The box had arrived when she was in Morocco. She vaguely remembered the call the few weeks prior saying that there had been unclaimed items belonging to an 'Ella Lane', her mother's alias and now the name that continued to haunt her. After offering the necessary authentication, Lindsay had been informed that they'd mail out the items and just as quickly as the conversation started, it was done. She forgot about the conversation shortly after that. Losing a week's worth of time, requesting a sabbatical, and running off to Morroco with her ex-fiance followed not too long after that. When they had arrived back? She was ready to run once again. Dogs secured in the back and bags thrown haphazardly in afterward, she made no attempt to tell anyone anything and came to the one place she always came to when she needed to regroup. She hadn't thought about her appearance, still healing mysteriously from the previous month, or the questions it would raise but as she sat in the driveway of her childhood home, she began to worry that just showing up was a mistake.
Rain pelted agaisnt the windshield just as the front flood light illuminated. It was too late to turn back now. He had seen someone in the driveway. Sam had always been concerned for his safety and the safety of others. The flood lights were installed when Lindsay started high school, but the motion sensors and cameras had been installed only a handful of years ago once Lila had taken her leave from the home. Letting out a heavy sigh, she snapped to get the dogs' attention and exited the car, pausing to open their door and watch as they flew across the grass and toward the safety of the porch. Sam stood there in the doorway, watching as Lindsay trailed behind, allowing the water to soak into her clothing, each step feeling heavier than the last. She thought about turning back, but it was no use. Lunden and Walter had already wedged their way past the tall man and into the comfort of the warm home. She thought about leaving them, but after having abandoned them for nearly a week beforehand? She knew the road to forgiveness would be a long one. Standing at the bottom of the steps, she lifted her chin to stare up at him. They stood there for what seemed like hours, before he managed to break the silence.
"You came home."
Sam Lockhart wasn't a man of many emotions, so any change in inflection (no matter how minor) was obvious. There was a hitch in his words, a raise in the tone. Surprise. He was surprised. Lindsay had been passive aggressive about how she had gone about dealing with her mother's belongings. What had once all been under an account she assumed had been set up by him, she managed to have transferred over to her. They would have, no doubt, reached out to the original owner to inform them of the recent change. She had wanted him to know, wanted him to know that she knew but wanted no part in telling him. She had dodged calls during the holidays, made no effort to reach out when she had left the country, and showed up on his doorstep in the rain with no more than a flood light and barking as a warning. She sniffled and lifted a hand to rub at her nose, ignoring the fact that she was soaked to the bone, nodding in response.

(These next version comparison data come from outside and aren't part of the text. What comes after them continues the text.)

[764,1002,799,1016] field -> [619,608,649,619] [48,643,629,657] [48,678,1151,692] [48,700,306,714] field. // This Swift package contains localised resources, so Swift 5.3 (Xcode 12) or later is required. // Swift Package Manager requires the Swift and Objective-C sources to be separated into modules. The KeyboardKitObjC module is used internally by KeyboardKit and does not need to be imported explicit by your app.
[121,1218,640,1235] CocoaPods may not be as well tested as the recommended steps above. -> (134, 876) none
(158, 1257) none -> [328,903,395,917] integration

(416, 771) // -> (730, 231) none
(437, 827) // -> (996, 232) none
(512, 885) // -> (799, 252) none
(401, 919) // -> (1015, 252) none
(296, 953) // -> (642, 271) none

"You made sure we always knew how to find the way back. Every one of us."
His face registered something akin to a wince and she knew she had struck a chord. While she knew it was all in her mind, it was like the tattooed numbers on her ribs burned into her skin, causing her to mirror his reactionary wince. He continued in his silence, moving from the door and down the stairs to come to her side and wrap an arm around her shoulders. There was a quick squeeze before he gently nudged her toward the entrance, a sigh escaped as they ducked under the cover of the porch.
"I'm glad that one of you was able to follow the coordinates to find your way back. Come on in, we've got a lot to talk about."